Pergunte a qualquer pessoa que é voluntária, seja há pouco ou muito tempo, qual é a grande satisfação desse trabalho. Todos, sem exceção, irão afirmar que enquanto desenvolvem o trabalho na área escolhida, seja qual for, ao se doar naquela ação, recebem em troca um retorno enorme que pode vir em forma de um sorriso, de um “muito obrigado” ou até mesmo de um semblante que mostre o alívio da dor.
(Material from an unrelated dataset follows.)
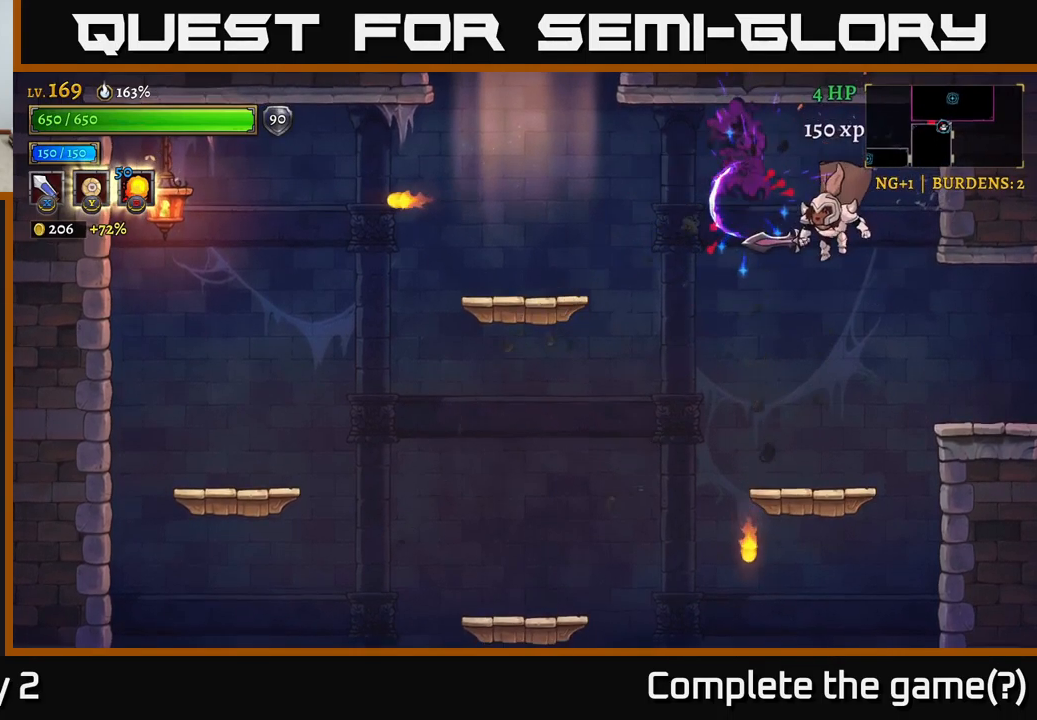
{"buttons": ["A"], "left_stick": "right", "right_stick": "center", "events": [[33, "left_stick", "left"], [267, "left_stick", "right"], [500, "A", "down"]]}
A relação entre as pessoas que participam dessa rede solidária é, realmente, uma “via de mão dupla”.
Não existe um levantamento que aponte com exatidão o número de pessoas que desenvolvem algum tipo de trabalho voluntário na cidade. Fala-se em mais de 6 mil pessoas atuando de alguma forma em diversas atividades sociais nas dezenas de entidades em atuação na cidade, principalmente nos bairros que concentram um número maior de pessoas mais necessitadas.
O estímulo vem desde a pura satisfação de ajudar o próximo, como pela profissionalização das ações assistenciais e pelo contexto favorável à atividade. De todas as entidades em ação no município, o Centro Espírita Amor e Caridade (Ceac) tem o maior cadastro, com cerca de 950 voluntários que desenvolvem diversas ações dentro do grupo.
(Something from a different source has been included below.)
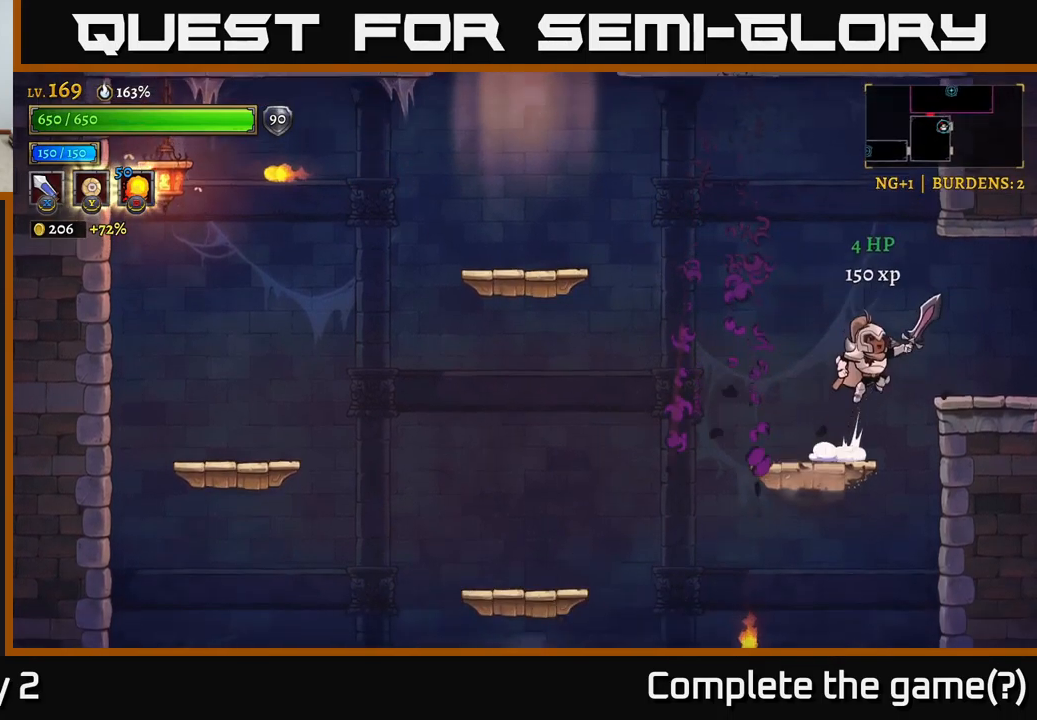
{"buttons": [], "left_stick": "center", "right_stick": "center", "events": [[150, "A", "up"], [150, "R2", "down"], [433, "R2", "up"], [450, "left_stick", "center"]]}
A Associação das Entidades Assistenciais e de Promoção Social (Aeaps) também ressalta a importância do voluntariado junto às entidades, que mesmo recebendo ajuda financeira dos governos federal, estadual e municipal, teriam o trabalho bastante prejudicado sem a participação dessas pessoas.
Anunciata dos Santos Crepaldi, diretora do Ceac, afirma que não seria possível prestar todo o serviço assistencial que é oferecido atualmente nos seis núcleos administrados pela entidade sem a participação e o comprometimento dessas pessoas que se oferecem gratuitamente para colaborar com o trabalho. Além dos núcleos, instalados nas regiões mais necessitadas, o Ceac também mantém na área central da cidade o albergue noturno que atende as pessoas que chegam a cidade e não possuem nenhum lugar para ficar.
“As crianças são o nosso foco principal, mas também atendemos adultos como no caso do albergue e de familiares de pessoas hospitalizadas com o trabalho dos “amarelinhos” nos hospitais”, explica Crepaldi.
Além do Ceac e do trabalho realizado por entidades oficiais reunidas pela Aeaps, muitas pessoas atuam como voluntárias em trabalhos esporádicos por conta própria, por meio de igrejas e entidades com abrangência estadual ou nacional.
Crepaldi explica que não existe idade ou formação social para poder atuar como voluntário. De acordo com ela, a entidade possui profissionais contratados como psicólogos, professores, assistentes sociais e outros que prestam serviços remunerados. Entretanto, muitos profissionais dessas e de outras áreas dedicam algumas horas do seu dia para oferecer esses serviços de maneira voluntária.
Na verdade, o voluntário não precisa ter nenhum tipo de formação, é preciso que ele tenha o compromisso e a responsabilidade com o trabalho. “Um bom exemplo é uma juíza que, entre o seu árduo trabalho diário, encontrou tempo para ir até um dos nossos núcleos de atendimento para brincar e conversar com as crianças atendidas”, conta.
A diretora do Ceac afirma que engana-se quem pensa que trabalho voluntário é coisa apenas de adulto. “Temos jovens e crianças que se dedicam ao voluntariado uma ou mais vezes por semana. Vários estudantes têm descoberto nesse tipo de trabalho, além do prazer de ajudar, uma forma de possuir um diferencial importante no seu currículo profissional e pessoal”, lembra.
O trabalho voluntário é tão importante que há várias datas que celebram a iniciativa. No mundo todo, o dia 5 de dezembro é dedicado ao voluntariado, mas o Brasil também reservou o dia 28 de agosto para exaltar o trabalho dessas generosas e dedicadas pessoas.